October 29, 2013

Seeking Advice

An advice columnist recently got a letter from a mother of three young children - middle school and elementary age. Her question wasn’t about whether or not to get a divorce, but rather when to get a divorce. The children, and apparently the husband, had no inkling there theirs was not a happy family. However, the mother was miserable and didn’t think she could wait 10 years until the kids went off to college. She wondered if the children would handle the divorce better now, or when they got to high school. Obviously the mother was looking for divorce support from a non-invested party. I was reminded of King Rehoboam who consulted the elders that had served his father Solomon on how to rule the people. Rejecting their advice, however, he sought the counsel of the young men he’d grown up with. It is amazing how we seek advice from those we think will agree with our plans. “Woe to the obstinate children,” declares the LORD, “to those who carry out plans that are not mine, forming an alliance, but not by my Spirit, heaping sin upon sin… (Isaiah 30:1 NIV)

1 comment:

Steve Corey said...

Gail;

-----A life is a collision between self and reality. Neither are entirely flexible. And both are somewhat brittle. We bring to the collision our desires, and try to impress them upon reality. That is not a bad thing. Unfortunately, what we desire more often is. And when we see portions of reality that will be fractured by the pressure of our desires, then it is often not advice we seek, but permission.
-----Certainly we have a right, even a need, to bend reality somewhat by expressing ourselves into its shape. But the fact of the need does not validate every available option. The effects of the bend does. If they are goodness for everyone and everything effected, then an option is valid and will effect an impression of Christ. Even if its effects might be neutral, an option might be valid. But when an option is detrimental to other people or situations, that is a sacrifice of reality for a mere expression of the self. And when the expression is as stark as the ending and/or forced changing of deeply intertwined relationships, the sacrifice becomes very costly indeed, and the impression very anti-Christ.
-----Sorting out whether an action might be constructive or destructive is the purpose of advisors.

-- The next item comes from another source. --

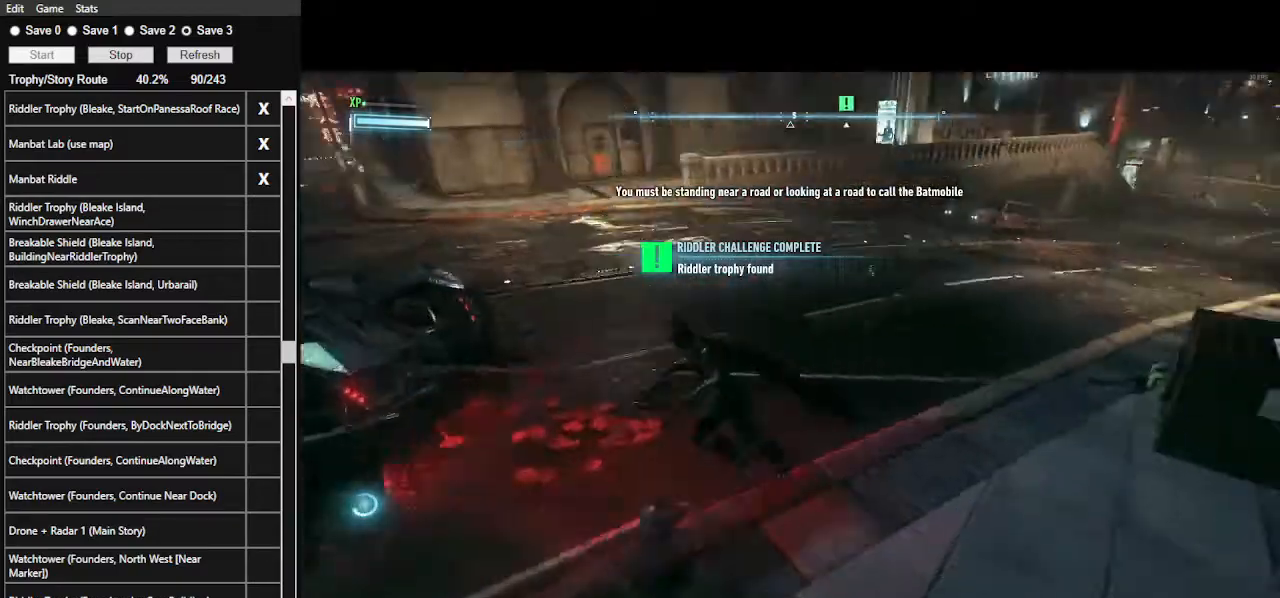
{"keys": ["w"], "mouse": ["right"], "events": [[133, "space", "up"], [233, "mouse_right", "down"], [233, "w", "up"], [333, "mouse_left", "down"], [433, "w", "down"], [467, "mouse_left", "up"]]}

But when a heart sequesters itself away in a closet for pondering issues, reality should quake in its boots. Every time the heart will come out of the closet having concocted desires and ambitions out of tune with its surroundings. Battles will occur, and the normal adjustments of getting along will become death in parts and pieces at first, chunks and masses later. And any use of advisors will be only for acquiring approval.
-----Rarely does a situation have an option full of goodness for everyone, including the actor. Most all options of any situation are admixtures of good and bad. Even the heart desiring to effect good for all can become quite conflicted between one choice which might harm this but benefit that, or the other harming that and benefiting this. And having few options of total good for all even presses some good folks into passive lifestyles. So advisors are for helping us sort facts from fictions and truths from biases for finding the best cost/benefit option on one hand, and for encouraging us to actually do it, on the other. When we get well practiced, we begin letting the realities of our surroundings shape our desires and ambitions somewhat, too, always choosing to pay the lesser cost of a piece of the old man, rather than the greater cost of damaging the new one. At that point, the divorce can be scrapped.